In May 2023, production crew and cast were seen filming in the Bristol Harbour area, and in Clifton, Bristol, as well as the seafront at Weston-super-Mare for filming for the third series. Actress Eleanor Tomlinson confirmed in an interview on The One Show in November 2023 that filming on the third series had been completed.

==Broadcast==
The series premiered on BBC One and BBC iPlayer in the UK on 25 October 2021; it was later released on Amazon Prime Video in the United States, Canada, Australia, New Zealand, and Nordic countries. The second series was released in full on BBC iPlayer on 5 June 2022. The third series was made available from 30 May 2024 on BBC iPlayer, and on 31 May 2024 on Amazon Prime Video.

==Accolades==
On 9 January 2023, the show received a nomination at the Comedy.co.uk Awards 2022 in the Best Comedy Drama Series category. On 23 January 2023, Stephen Merchant received a nomination in the Outstanding Comedy Actor category at the National Comedy Awards 2023. The soundtrack composed by Stew Jackson and Dan Jones was nominated for the Best Television Soundtrack Ivor Novello Award.

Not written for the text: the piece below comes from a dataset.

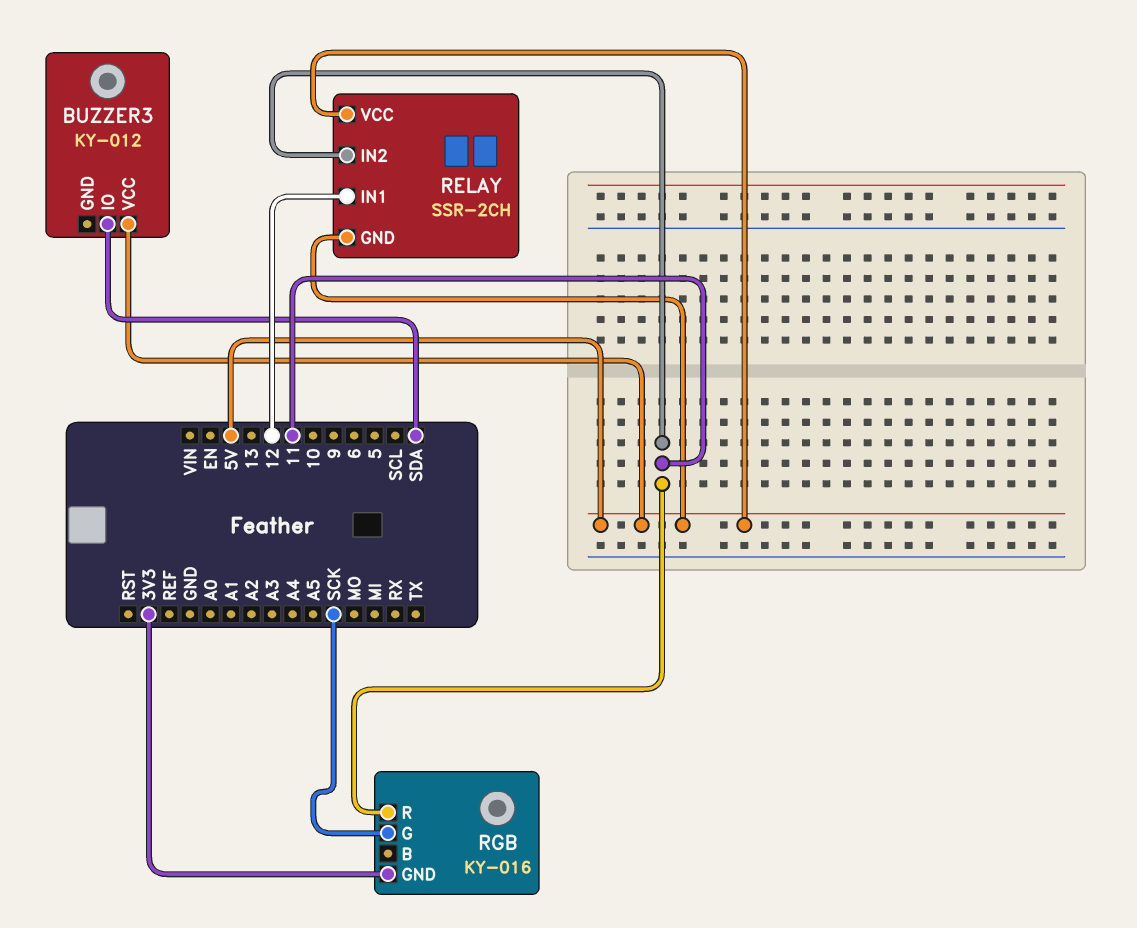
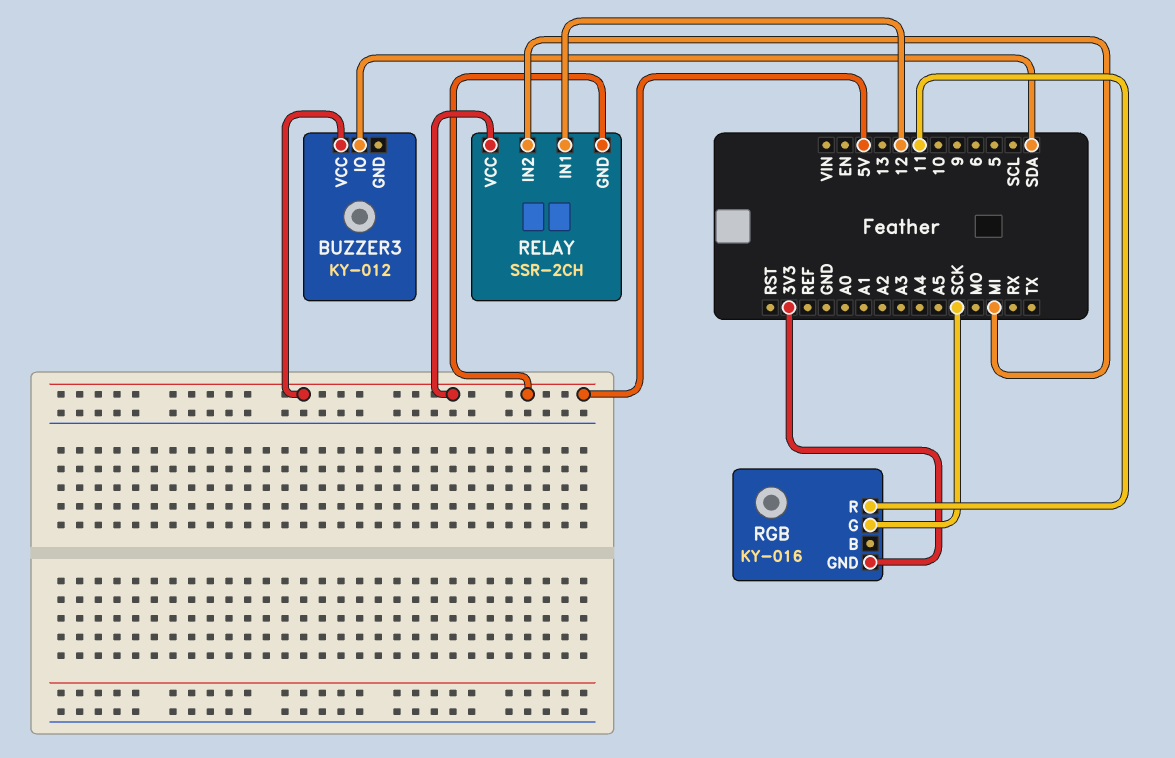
RELAY pin IN2: 11 -> MI

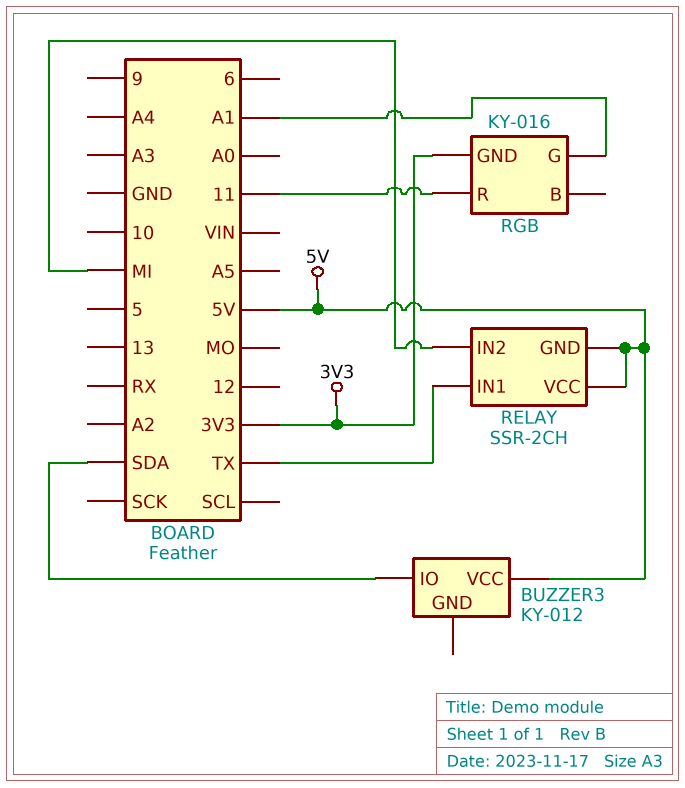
RELAY pin IN1: 12 -> TX
RGB pin G: SCK -> A1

==Banksy artwork destroyed==
In season one's sixth episode, Frank, while cleaning a graffiti-covered wall as part of his Community Payback sentence, paints over an image of a stencilled rat sitting on two spray cans signed by Banksy. The BBC have confirmed that the artwork was an original piece created by Banksy for The Outlaws, and that it was genuinely destroyed by Walken when he painted over it.